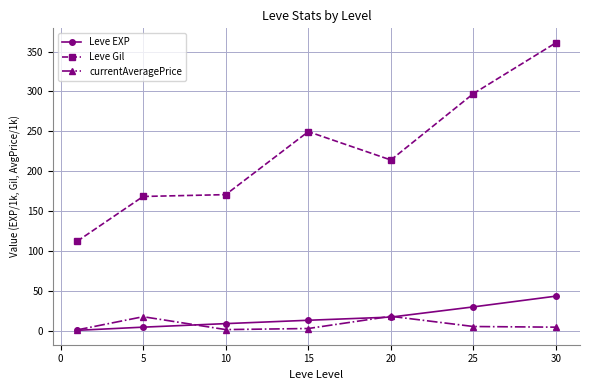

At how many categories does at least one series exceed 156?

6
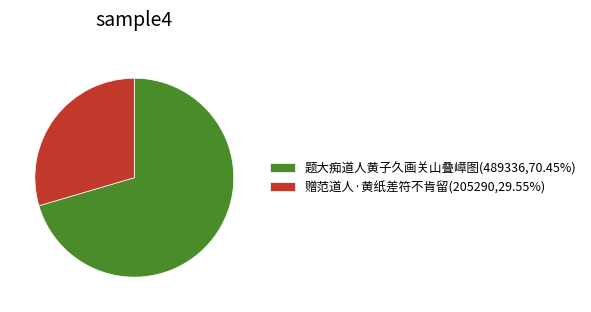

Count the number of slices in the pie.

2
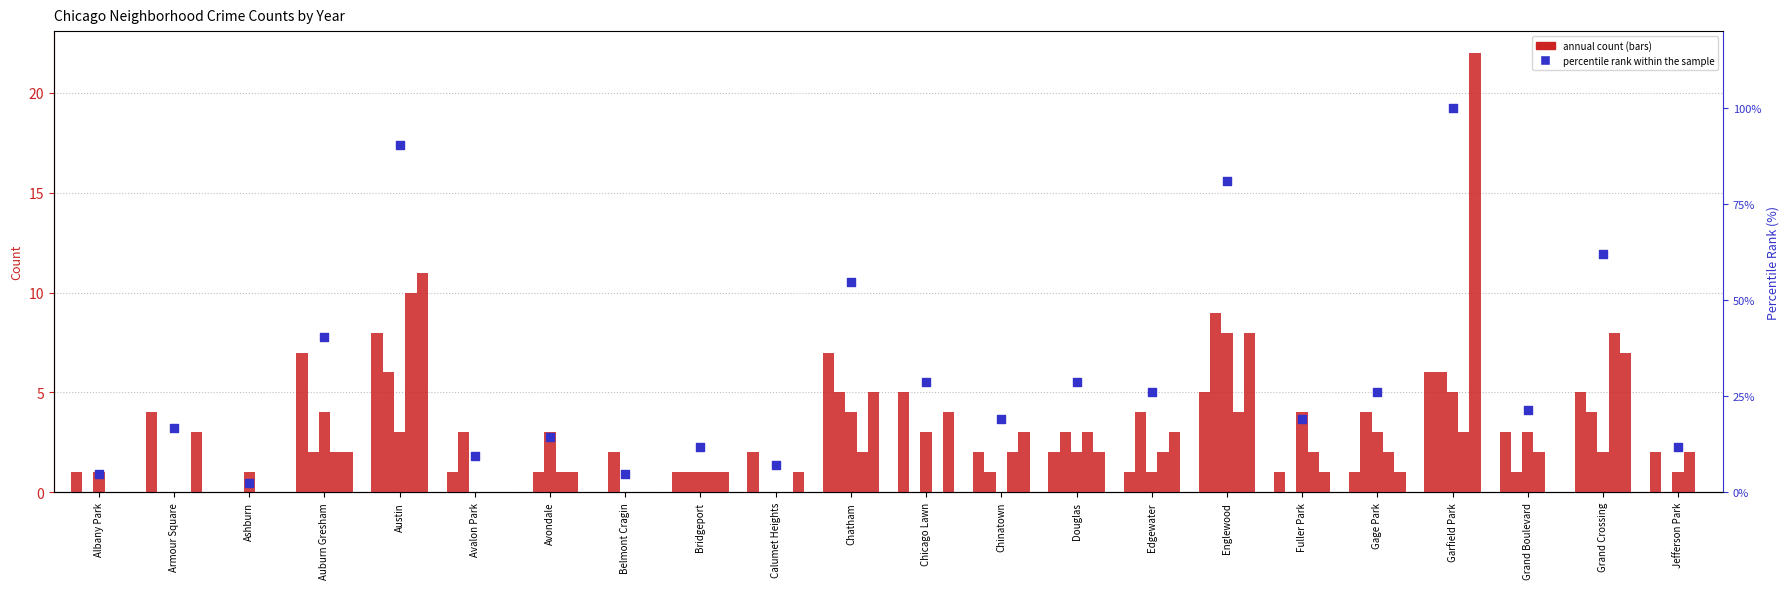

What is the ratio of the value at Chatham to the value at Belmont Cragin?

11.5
▬▬▬
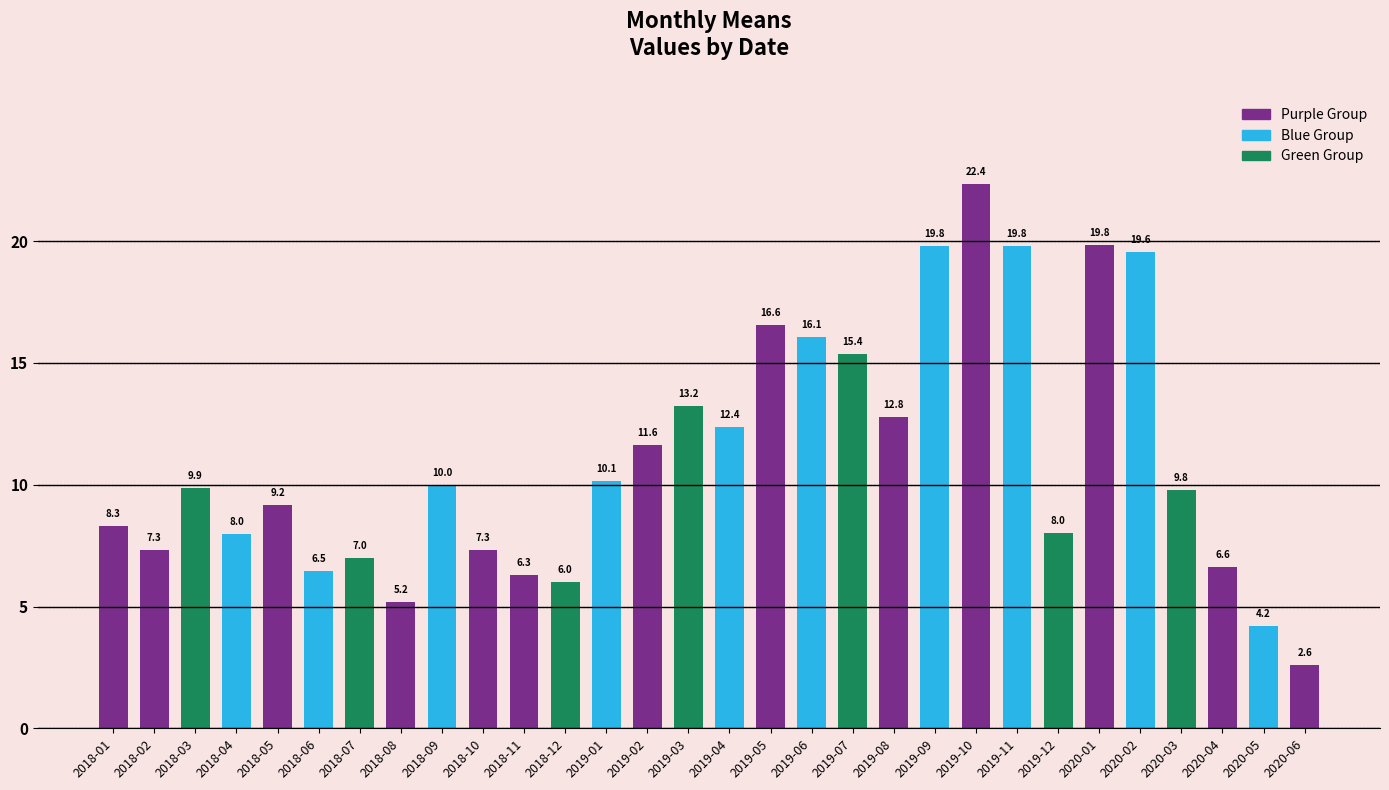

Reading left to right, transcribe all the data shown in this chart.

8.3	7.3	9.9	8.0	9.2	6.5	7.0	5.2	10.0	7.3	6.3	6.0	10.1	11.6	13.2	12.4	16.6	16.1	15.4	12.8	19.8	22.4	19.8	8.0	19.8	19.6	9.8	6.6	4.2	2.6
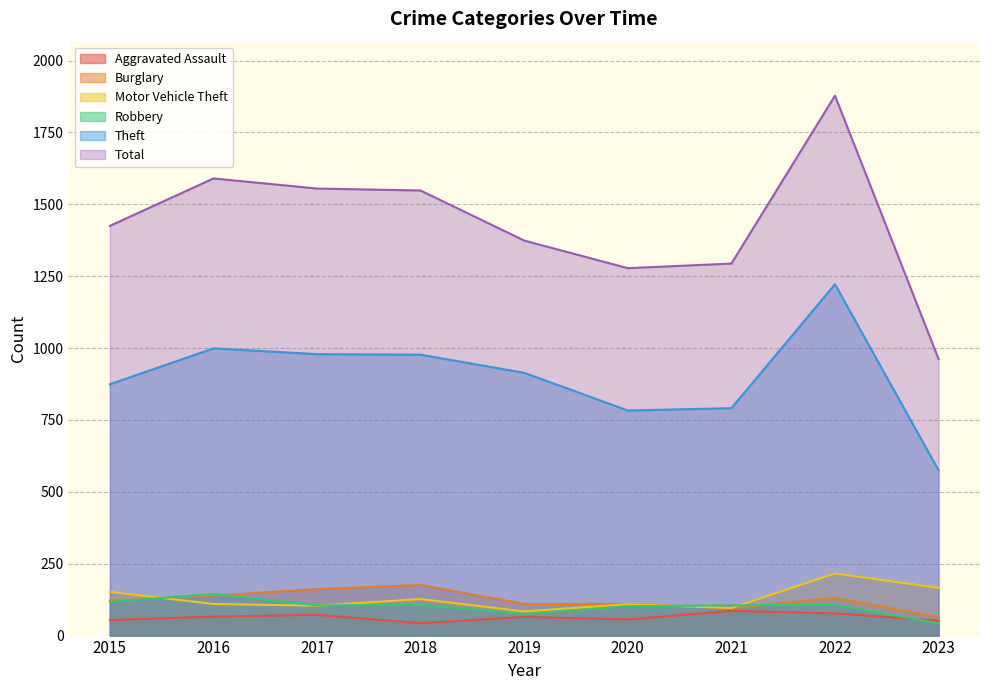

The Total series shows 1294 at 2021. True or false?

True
▬▬▬
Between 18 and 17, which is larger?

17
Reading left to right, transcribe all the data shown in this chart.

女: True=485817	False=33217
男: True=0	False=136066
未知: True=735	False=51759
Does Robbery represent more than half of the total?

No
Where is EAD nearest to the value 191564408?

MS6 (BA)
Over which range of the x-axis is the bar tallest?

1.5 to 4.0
▬▬▬
- [How to complete this task]:
Could you copy the lines starting at the one that contains "At how many" and ending at the one that contains "What is the", with both of those lines included and the pictures left out?

- [Result]:
At how many categories does at least one series exceed 156?

6

Count the number of slices in the pie.

2

What is the ratio of the value at Chatham to the value at Belmont Cragin?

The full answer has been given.